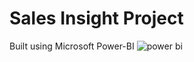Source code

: # Sales Insight Project
Built using Microsoft Power-BI
![power bi](https://user-images.githubusercontent.com/57527558/106103946-b8823980-6167-11eb-84d1-221e9b958c31.PNG)

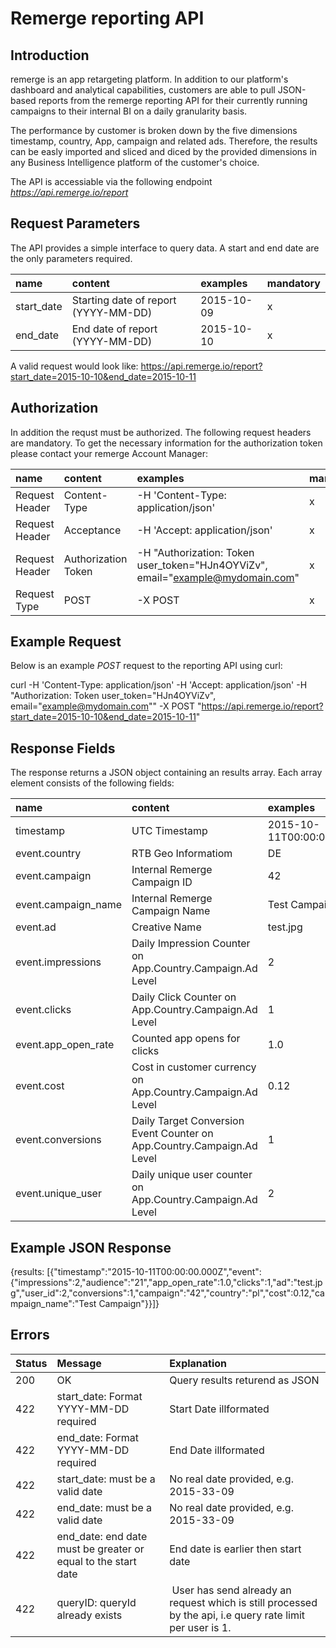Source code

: # Remerge reporting API

## Introduction
remerge is an app retargeting platform. In addition to our platform's dashboard and analytical capabilities, customers are able to pull JSON-based reports from the remerge reporting API for their currently running campaigns to their internal BI on a daily granularity basis. 

The performance by customer is broken down by the five dimensions timestamp, country, App, campaign and related ads. Therefore, the results can be easly imported and sliced and diced by the provided dimensions in any Business Intelligence platform of the customer's choice. 

The API is accessiable via the following endpoint  *https://api.remerge.io/report*

## Request Parameters

The API provides a simple interface to query data. A start and end date are the only parameters required. 

name | content | examples | mandatory
:------------ | :------------- | :------------ | :------------
start_date| Starting date of report (YYYY-MM-DD)|2015-10-09| x
end_date|End date of report (YYYY-MM-DD)|2015-10-10| x

A valid request would look like: https://api.remerge.io/report?start_date=2015-10-10&end_date=2015-10-11

## Authorization

In addition the requst must be authorized. The following request headers are mandatory. To get the necessary information for the authorization token please contact your remerge Account Manager:

name | content | examples | mandatory
:------------ | :------------- | :------------ | :------------
Request Header | Content-Type | -H 'Content-Type: application/json' | x
Request Header | Acceptance  | -H 'Accept: application/json' | x
Request Header | Authorization Token | -H "Authorization: Token user_token=\"HJn4OYViZv\", email=\"example@mydomain.com\"| x
Request Type | POST | -X POST | x

## Example Request

Below is an example *POST* request to the reporting API using curl:

curl -H 'Content-Type: application/json' -H 'Accept: application/json' -H "Authorization: Token user_token=\"HJn4OYViZv\", email=\"example@mydomain.com\"" -X POST "https://api.remerge.io/report?start_date=2015-10-10&end_date=2015-10-11"


## Response Fields
The response returns a JSON object containing an results array. Each array element consists of the following fields:

name | content | examples
:------------ | :------------- | :------------
timestamp | UTC Timestamp| 2015-10-11T00:00:00.000Z
event.country| RTB Geo Informatiom | DE
event.campaign|Internal Remerge Campaign ID| 42
event.campaign_name|Internal Remerge Campaign Name| Test Campaign
event.ad|Creative Name| test.jpg
event.impressions|Daily Impression Counter on App.Country.Campaign.Ad Level| 2
event.clicks|Daily Click Counter on App.Country.Campaign.Ad Level| 1
event.app_open_rate | Counted app opens for clicks | 1.0
event.cost| Cost in customer currency on App.Country.Campaign.Ad Level| 0.12
event.conversions|Daily Target Conversion Event Counter on App.Country.Campaign.Ad Level| 1
event.unique_user|Daily unique user counter on App.Country.Campaign.Ad Level|2

## Example JSON Response
{results: [{"timestamp":"2015-10-11T00:00:00.000Z","event":{"impressions":2,"audience":"21","app_open_rate":1.0,"clicks":1,"ad":"test.jpg","user_id":2,"conversions":1,"campaign":"42","country":"pl","cost":0.12,"campaign_name":"Test Campaign"}}]}

## Errors

Status | Message | Explanation
:------------ | :------------- | :------------
200| OK | Query results returend as JSON
422| start_date: Format YYYY-MM-DD required |  Start Date illformated
422| end_date: Format YYYY-MM-DD required |  End Date illformated
422| start_date: must be a valid date | No real date provided, e.g. 2015-33-09
422| end_date: must be a valid date | No real date provided, e.g. 2015-33-09
422| end_date: end date must be greater or equal to the start date | End date is earlier then start date
422| queryID: queryId already exists | User has send already an request which is still processed by the api, i.e query rate limit per user is 1.  
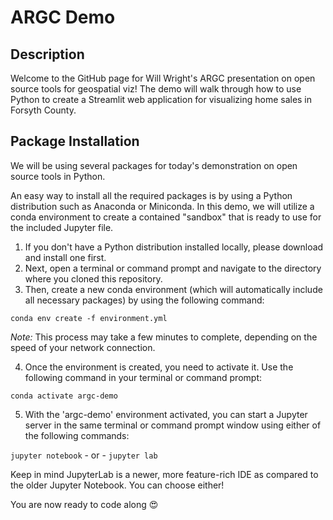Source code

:# ARGC Demo

## Description

Welcome to the GitHub page for Will Wright's ARGC presentation on open source tools for geospatial viz! The demo will walk through how to use Python to create a Streamlit web application for visualizing home sales in Forsyth County.

## Package Installation

We will be using several packages for today's demonstration on open source tools in Python.

An easy way to install all the required packages is by using a Python distribution such as Anaconda or Miniconda. In this demo, we will utilize a conda environment to create a contained "sandbox" that is ready to use for the included Jupyter file.

1) If you don't have a Python distribution installed locally, please download and install one first.
2) Next, open a terminal or command prompt and navigate to the directory where you cloned this repository.
3) Then, create a new conda environment (which will automatically include all necessary packages) by using the following command:

`conda env create -f environment.yml`

<em>Note:</em> This process may take a few minutes to complete, depending on the speed of your network connection. 

4) Once the environment is created, you need to activate it. Use the following command in your terminal or command prompt:

`conda activate argc-demo`

5) With the 'argc-demo' environment activated, you can start a Jupyter server in the same terminal or command prompt window using either of the following commands:

`jupyter notebook` - or - `jupyter lab`

Keep in mind JupyterLab is a newer, more feature-rich IDE as compared to the older Jupyter Notebook. You can choose either!

You are now ready to code along 😍
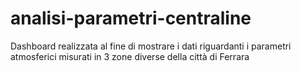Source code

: # analisi-parametri-centraline
Dashboard realizzata al fine di mostrare i dati riguardanti i parametri atmosferici misurati in 3 zone diverse della città di Ferrara
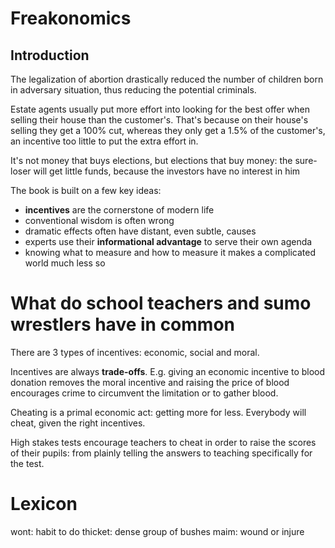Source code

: # Freakonomics
## Introduction
The legalization of abortion drastically reduced the number of children born in adversary situation, thus reducing the potential criminals.

Estate agents usually put more effort into looking for the best offer when selling their house than the customer's. That's because on their house's selling they get a 100% cut, whereas they only get a 1.5% of the customer's, an incentive too little to put the extra effort in.

It's not money that buys elections, but elections that buy money: the sure-loser will get little funds, because the investors have no interest in him

The book is built on a few key ideas:
- **incentives** are the cornerstone of modern life
- conventional wisdom is often wrong
- dramatic effects often have distant, even subtle, causes
- experts use their **informational advantage** to serve their own agenda
- knowing what to measure and how to measure it makes a complicated world much less so

# What do school teachers and sumo wrestlers have in common
There are 3 types of incentives: economic, social and moral.

Incentives are always **trade-offs**. E.g. giving an economic incentive to blood donation removes the moral incentive and raising the price of blood encourages crime to circumvent the limitation or to gather blood.

Cheating is a primal economic act: getting more for less. Everybody will cheat, given the right incentives.

High stakes tests encourage teachers to cheat in order to raise the scores of their pupils: from plainly telling the answers to teaching specifically for the test.

# Lexicon
wont: habit to do
thicket: dense group of bushes
maim: wound or injure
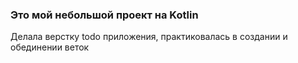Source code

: ### Это мой небольшой проект на Kotlin
Делала верстку todo приложения, практиковалась в создании и обединении веток
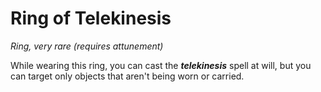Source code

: # Ring of Telekinesis 
_Ring, very rare (requires attunement)_ 

While wearing this ring, you can cast the **_telekinesis_** spell at will, but you can target only objects that aren't being worn or carried. 
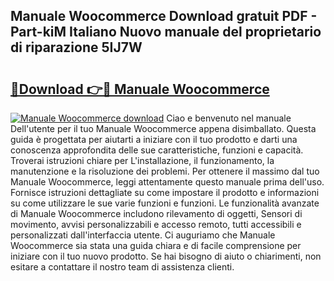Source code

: ## Manuale Woocommerce Download gratuit PDF - Part-kiM Italiano Nuovo manuale del proprietario di riparazione 5IJ7W

# <h2><a href="http://dfb1ju.blite.top/?on=Manuale+Woocommerce">🔗Download 👉🔴 Manuale Woocommerce</a></h2>

[![Manuale Woocommerce download](https://i.imgur.com/lujVjoI.png)](http://dfb1ju.blite.top/?on=Manuale+Woocommerce)
Ciao e benvenuto nel manuale Dell'utente per il tuo Manuale Woocommerce appena disimballato. Questa guida è progettata per aiutarti a iniziare con il tuo prodotto e darti una conoscenza approfondita delle sue caratteristiche, funzioni e capacità. Troverai istruzioni chiare per L'installazione, il funzionamento, la manutenzione e la risoluzione dei problemi. Per ottenere il massimo dal tuo Manuale Woocommerce, leggi attentamente questo manuale prima dell'uso. Fornisce istruzioni dettagliate su come impostare il prodotto e informazioni su come utilizzare le sue varie funzioni e funzioni. Le funzionalità avanzate di Manuale Woocommerce includono rilevamento di oggetti, Sensori di movimento, avvisi personalizzabili e accesso remoto, tutti accessibili e personalizzati dall'interfaccia utente. Ci auguriamo che Manuale Woocommerce sia stata una guida chiara e di facile comprensione per iniziare con il tuo nuovo prodotto. Se hai bisogno di aiuto o chiarimenti, non esitare a contattare il nostro team di assistenza clienti.
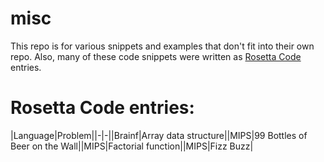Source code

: # misc
This repo is for various snippets and examples that don't fit into their own repo.
Also, many of these code snippets were written as [Rosetta Code](http://rosettacode.org/) entries.

# Rosetta Code entries:

|Language|Problem||-|-||Brainf|Array data structure||MIPS|99 Bottles of Beer on the Wall||MIPS|Factorial function||MIPS|Fizz Buzz|
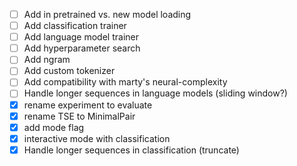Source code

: - [ ] Add in pretrained vs. new model loading
- [ ] Add classification trainer 
- [ ] Add language model trainer 
- [ ] Add hyperparameter search 
- [ ] Add ngram 
- [ ] Add custom tokenizer 
- [ ] Add compatibility with marty's neural-complexity
- [ ] Handle longer sequences in language models (sliding window?)
- [X] rename experiment to evaluate
- [X] rename TSE to MinimalPair
- [X] add mode flag 
- [X] interactive mode with classification
- [X] Handle longer sequences in classification (truncate)
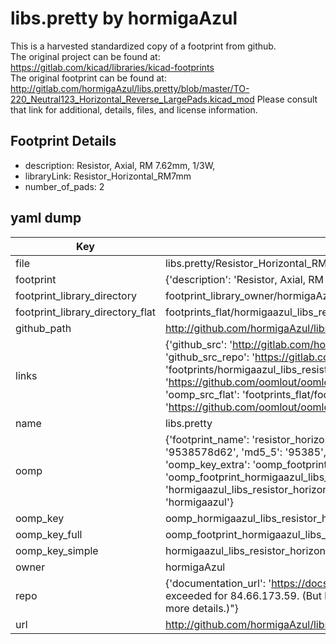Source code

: # libs.pretty by hormigaAzul  
This is a harvested standardized copy of a footprint from github.  
The original project can be found at:  
https://gitlab.com/kicad/libraries/kicad-footprints  
The original footprint can be found at:
http://gitlab.com/hormigaAzul/libs.pretty/blob/master/TO-220_Neutral123_Horizontal_Reverse_LargePads.kicad_mod
Please consult that link for additional, details, files, and license information.  
## Footprint Details
* description: Resistor, Axial,  RM 7.62mm, 1/3W,  
* libraryLink: Resistor_Horizontal_RM7mm  
* number_of_pads: 2  
## yaml dump  
| Key | Value |  
| --- | --- |  
| file | libs.pretty/Resistor_Horizontal_RM7mm.kicad_mod |  
| footprint | {'description': 'Resistor, Axial,  RM 7.62mm, 1/3W,', 'libraryLink': 'Resistor_Horizontal_RM7mm', 'number_of_pads': 2} |  
| footprint_library_directory | footprint_library_owner/hormigaAzul_libs.pretty |  
| footprint_library_directory_flat | footprints_flat/hormigaazul_libs_resistor_horizontal_rm7mm/working |  
| github_path | http://github.com/hormigaAzul/libs.pretty/blob/master/Resistor_Horizontal_RM7mm.kicad_mod |  
| links | {'github_src': 'http://gitlab.com/hormigaAzul/libs.pretty/blob/master/TO-220_Neutral123_Horizontal_Reverse_LargePads.kicad_mod', 'github_src_repo': 'https://gitlab.com/kicad/libraries/kicad-footprints', 'oomp_bot': 'footprints/hormigaazul_libs_resistor_horizontal_rm7mm/working', 'oomp_bot_github': 'https://github.com/oomlout/oomlout_oomp_footprint_bot/tree/main/footprints/hormigaazul_libs_resistor_horizontal_rm7mm/working', 'oomp_src_flat': 'footprints_flat/footprints_flat/hormigaazul_libs_resistor_horizontal_rm7mm/working', 'oomp_src_flat_github': 'https://github.com/oomlout/oomlout_oomp_footprint_src/tree/main/footprints_flat/hormigaazul_libs_resistor_horizontal_rm7mm/working'} |  
| name | libs.pretty |  
| oomp | {'footprint_name': 'resistor_horizontal_rm7mm', 'library_name': 'libs', 'md5': '9538578d626418ee183f305a7b811a1c', 'md5_10': '9538578d62', 'md5_5': '95385', 'md5_6': '953857', 'oomp_key': 'oomp_hormigaazul_libs_resistor_horizontal_rm7mm', 'oomp_key_extra': 'oomp_footprint_hormigaazul_libs_resistor_horizontal_rm7mm', 'oomp_key_full': 'oomp_footprint_hormigaazul_libs_resistor_horizontal_rm7mm_953857', 'oomp_key_simple': 'hormigaazul_libs_resistor_horizontal_rm7mm', 'original_filename': 'libs.pretty/Resistor_Horizontal_RM7mm.kicad_mod', 'owner_name': 'hormigaazul'} |  
| oomp_key | oomp_hormigaazul_libs_resistor_horizontal_rm7mm |  
| oomp_key_full | oomp_footprint_hormigaazul_libs_resistor_horizontal_rm7mm |  
| oomp_key_simple | hormigaazul_libs_resistor_horizontal_rm7mm |  
| owner | hormigaAzul |  
| repo | {'documentation_url': 'https://docs.github.com/rest/overview/resources-in-the-rest-api#rate-limiting', 'message': "API rate limit exceeded for 84.66.173.59. (But here's the good news: Authenticated requests get a higher rate limit. Check out the documentation for more details.)"} |  
| url | http://github.com/hormigaAzul/libs.pretty |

_Exercise prompt_: Copy the listing above word for word, from its first line through the line containing "The API is accessiable", including both ends. Leave the pictures out of your copy.

_Result of this exercise_:
Source code

: # Sales Insight Project
Built using Microsoft Power-BI
![power bi](https://user-images.githubusercontent.com/57527558/106103946-b8823980-6167-11eb-84d1-221e9b958c31.PNG)

Source code

: # Remerge reporting API

## Introduction
remerge is an app retargeting platform. In addition to our platform's dashboard and analytical capabilities, customers are able to pull JSON-based reports from the remerge reporting API for their currently running campaigns to their internal BI on a daily granularity basis. 

The performance by customer is broken down by the five dimensions timestamp, country, App, campaign and related ads. Therefore, the results can be easly imported and sliced and diced by the provided dimensions in any Business Intelligence platform of the customer's choice. 

The API is accessiable via the following endpoint  *https://api.remerge.io/report*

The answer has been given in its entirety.